Document excerpt:
───

Warner Bros. Discovery has been the subject of much controversy over the past six months. From scrapping the nearly complete $90 million “Batgirl” movie to removing content en masse from HBO Max to canceling dozen of shows, WBD has turned heads with its extreme cost-cutting measures. However, those measures have paid off according to WBD CFO Gunnar Wiedenfels.

“It was a tough year last year,” he said at the Morgan Stanley TMT Investors conference this week. “[I am] happy with what we achieved, and much, much better to be sitting here this year with a little bit of tailwind from all the tough decisions that we made and the balance is really shifting towards the opportunity for growth and building.”

Wiedenfels said that he views the aggressive cuts the company made over the past several months as cutting out the excesses that the previous regime had put in place. He noted that the company didn’t abandon anything that made sense strategically or financially.

“We got a lot of criticism, especially in the press at the time,” he continued. “At this point, I think a lot of our peers and others in the industry have kind of made similar decisions. So we haven’t abandoned anything that made sense, and we’re very committed to continuing to invest.”

And while WBD’s cost-cutting measures may have been extreme and the blowback harsh, the numbers speak for themselves. During WBD’s most recent earnings call, the company reported streaming losses of $217 million in the fourth quarter, a marked improvement over the $600 million it reported in the segment during the previous quarter. In addition, the $217 million deficit for the time period was an improvement of $5.11 million over the previous year, before the merger of Discovery and WarnerMedia.

Comparatively, Disney reported fourth-quarter streaming losses of over $1 billion, nearly doubling year-over-year, and Peacock reported fourth-quarter streaming losses of $978 million. Consequently, the situation for Warner Bros. Discovery is not as dire as it likely would have been without the moves.

And these cost-cutting measures haven’t hampered WBD’s success this year. The company is on track to save $4 billion overall as a result Discovery’s acquisition of WarnerMedia, up from a previous commitment to save $3.5 billion. It has also garnered critical acclaim for HBO’s “The Last of Us,” seen record sales from the “Hogwarts Legacy” video game, and plans to continue to expand on underutilized franchises.

───

Dataset records:

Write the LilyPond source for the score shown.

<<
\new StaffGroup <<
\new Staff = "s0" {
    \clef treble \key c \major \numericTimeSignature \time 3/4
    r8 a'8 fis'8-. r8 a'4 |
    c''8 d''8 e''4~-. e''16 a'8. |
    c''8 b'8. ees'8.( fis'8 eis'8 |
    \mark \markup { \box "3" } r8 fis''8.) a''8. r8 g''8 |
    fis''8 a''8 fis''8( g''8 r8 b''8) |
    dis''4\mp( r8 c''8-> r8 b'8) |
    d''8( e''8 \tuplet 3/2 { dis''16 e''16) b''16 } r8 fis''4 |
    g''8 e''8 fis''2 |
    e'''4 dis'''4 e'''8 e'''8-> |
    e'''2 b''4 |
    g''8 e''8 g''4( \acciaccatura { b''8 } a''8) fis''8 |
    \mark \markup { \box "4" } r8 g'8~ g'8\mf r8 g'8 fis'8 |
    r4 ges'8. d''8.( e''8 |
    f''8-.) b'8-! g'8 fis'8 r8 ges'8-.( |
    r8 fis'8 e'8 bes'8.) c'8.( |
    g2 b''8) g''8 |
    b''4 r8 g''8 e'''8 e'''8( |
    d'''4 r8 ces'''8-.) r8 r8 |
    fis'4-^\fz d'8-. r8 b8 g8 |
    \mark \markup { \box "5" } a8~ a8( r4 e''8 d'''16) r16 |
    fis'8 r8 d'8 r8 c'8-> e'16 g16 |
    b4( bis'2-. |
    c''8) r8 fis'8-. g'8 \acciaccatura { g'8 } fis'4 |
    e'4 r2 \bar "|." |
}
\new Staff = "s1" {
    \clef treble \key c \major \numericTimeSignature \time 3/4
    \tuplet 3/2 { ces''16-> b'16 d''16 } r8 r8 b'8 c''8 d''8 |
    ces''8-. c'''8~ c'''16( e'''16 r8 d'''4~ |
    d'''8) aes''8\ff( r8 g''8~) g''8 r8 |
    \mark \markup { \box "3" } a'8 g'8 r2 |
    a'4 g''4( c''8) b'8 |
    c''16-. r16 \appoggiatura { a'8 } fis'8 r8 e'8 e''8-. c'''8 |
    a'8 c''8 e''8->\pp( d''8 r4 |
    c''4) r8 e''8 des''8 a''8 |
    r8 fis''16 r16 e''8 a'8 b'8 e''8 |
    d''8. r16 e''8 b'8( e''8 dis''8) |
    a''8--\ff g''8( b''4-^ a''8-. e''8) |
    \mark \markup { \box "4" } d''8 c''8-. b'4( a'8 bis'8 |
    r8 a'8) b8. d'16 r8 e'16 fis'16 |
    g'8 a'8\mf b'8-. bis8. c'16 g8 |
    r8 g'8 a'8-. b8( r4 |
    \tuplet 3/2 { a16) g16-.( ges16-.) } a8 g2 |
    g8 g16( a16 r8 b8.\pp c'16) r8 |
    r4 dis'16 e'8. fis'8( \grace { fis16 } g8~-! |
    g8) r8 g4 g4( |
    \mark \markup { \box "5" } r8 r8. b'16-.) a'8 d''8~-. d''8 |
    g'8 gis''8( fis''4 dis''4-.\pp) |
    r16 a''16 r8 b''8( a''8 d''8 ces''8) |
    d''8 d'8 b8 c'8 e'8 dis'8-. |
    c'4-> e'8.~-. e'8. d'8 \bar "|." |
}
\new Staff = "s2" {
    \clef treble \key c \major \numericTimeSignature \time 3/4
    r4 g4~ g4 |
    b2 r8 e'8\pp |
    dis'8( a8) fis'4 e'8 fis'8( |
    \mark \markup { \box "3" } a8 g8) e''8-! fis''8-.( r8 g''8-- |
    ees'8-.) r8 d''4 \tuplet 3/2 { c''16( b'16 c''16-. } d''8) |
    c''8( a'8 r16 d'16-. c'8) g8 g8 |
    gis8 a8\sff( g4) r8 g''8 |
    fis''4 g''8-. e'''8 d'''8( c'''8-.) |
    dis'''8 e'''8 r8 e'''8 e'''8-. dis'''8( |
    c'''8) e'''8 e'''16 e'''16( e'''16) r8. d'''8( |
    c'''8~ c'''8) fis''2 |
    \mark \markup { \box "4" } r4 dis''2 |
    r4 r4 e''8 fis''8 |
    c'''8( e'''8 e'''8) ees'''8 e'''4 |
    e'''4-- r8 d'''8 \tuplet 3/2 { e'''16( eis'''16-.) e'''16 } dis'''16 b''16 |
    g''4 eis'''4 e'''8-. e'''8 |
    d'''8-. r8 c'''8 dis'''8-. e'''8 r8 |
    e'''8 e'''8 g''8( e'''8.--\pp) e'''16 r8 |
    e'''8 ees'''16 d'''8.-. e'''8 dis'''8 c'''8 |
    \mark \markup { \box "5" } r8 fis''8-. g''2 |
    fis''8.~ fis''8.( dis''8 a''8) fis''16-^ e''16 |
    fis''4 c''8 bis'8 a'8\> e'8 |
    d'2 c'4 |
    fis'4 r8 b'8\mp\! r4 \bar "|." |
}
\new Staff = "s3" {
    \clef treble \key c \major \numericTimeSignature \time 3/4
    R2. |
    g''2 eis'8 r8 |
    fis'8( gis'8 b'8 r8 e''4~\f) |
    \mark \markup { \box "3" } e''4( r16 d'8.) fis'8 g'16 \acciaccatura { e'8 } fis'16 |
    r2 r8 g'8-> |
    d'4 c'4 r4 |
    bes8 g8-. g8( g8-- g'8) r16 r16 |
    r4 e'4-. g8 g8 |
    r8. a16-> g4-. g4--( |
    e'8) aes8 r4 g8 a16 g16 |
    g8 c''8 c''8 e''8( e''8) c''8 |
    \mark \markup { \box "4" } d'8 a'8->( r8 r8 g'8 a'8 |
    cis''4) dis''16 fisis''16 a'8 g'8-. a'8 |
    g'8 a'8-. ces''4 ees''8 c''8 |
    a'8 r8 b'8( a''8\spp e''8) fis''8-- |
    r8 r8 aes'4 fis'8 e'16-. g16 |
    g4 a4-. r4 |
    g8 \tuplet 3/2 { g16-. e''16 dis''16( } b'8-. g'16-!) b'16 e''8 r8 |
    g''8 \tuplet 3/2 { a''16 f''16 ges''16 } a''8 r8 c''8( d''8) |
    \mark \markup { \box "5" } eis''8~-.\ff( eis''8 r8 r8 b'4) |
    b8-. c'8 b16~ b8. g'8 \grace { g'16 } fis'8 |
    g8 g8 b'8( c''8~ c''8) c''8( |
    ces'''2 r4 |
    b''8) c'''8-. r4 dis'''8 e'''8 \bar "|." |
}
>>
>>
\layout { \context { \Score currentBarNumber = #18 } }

───

Tasks to carry out:
1 – In the article on Warner Bros. Discovery's cost cuts, how much is the company on track to save overall from Discovery's acquisition of WarnerMedia?
2 – Pick up the article on Warner Bros. Discovery's cost cuts after its final sentence and keep writing.

Results for the exercise:
1 – $4 billion, up from a previous commitment of $3.5 billion.

2 –
Wiedenfels also pointed out that others in the industry have made cuts as well. Over the past few months, AMC Networks has canceled a number of projects, even those in which shooting had already begun or finished. The second seasons of “61st Street,” “Pantheon,” and “Moonhaven” were canceled, as well as the new shows “Invitation of a Campfire” and “Damascus.”

The cancellations occurred a month after Christina Spade, the CEO of AMC Networks, left the position and the company announced major cost-cutting measures. This included the termination of 20% of its U.S. employees and $400 million in write-downs as it restructures. At AMC’s TCA press day, Dan McDermott, president of entertainment and AMC Studios, said that cost-cutting has been a “difficult but essential process.”

Additionally, STARZ has canceled and removed programs from its streaming service, including “Step Up,” “Becoming Elizabeth” and “Deadly Liaisons.” At the time, it was unclear why STARZ decided to axe the three shows, however, it was suggested that it might be related to Lionsgate’s plans to separate its studio from STARZ in the near future or because it might be trying to sell these programs to free ad-supported streaming (FAST) channels and ad-supported streamers.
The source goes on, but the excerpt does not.